EXERCISE REQUIREMENTS:
Where in the entries below does "Microsoft" appear? Copy every line that has it.

Segment Start: DATASET ENTRIES

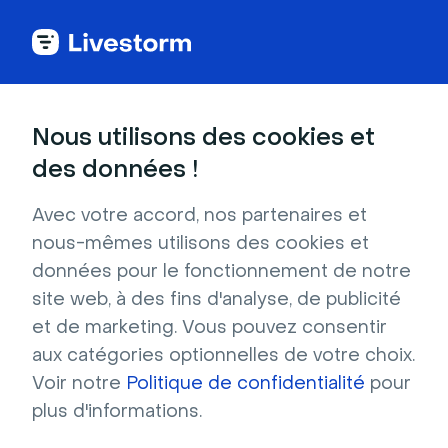
Comparatif des plateformes de webinar
Nous utilisons des cookies et
Pourquoi Livestorm
des données !
Avec votre accord, nos partenaires et
est la meilleure
nous-mêmes utilisons des cookies et
données pour le fonctionnement de notre
alternative à
site web, à des fins d'analyse, de publicité
et de marketing. Vous pouvez consentir
Microsoft Teams ?
aux catégories optionnelles de votre choix.
Voir notre
Politique de confidentialité
pour
Explorez notre comparatif de Livestorm et 
plus d'informations.
Microsoft Teams et découvrez la meilleure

Segment End: DATASET ENTRIES

RESULT:
Microsoft Teams ?
Microsoft Teams et découvrez la meilleure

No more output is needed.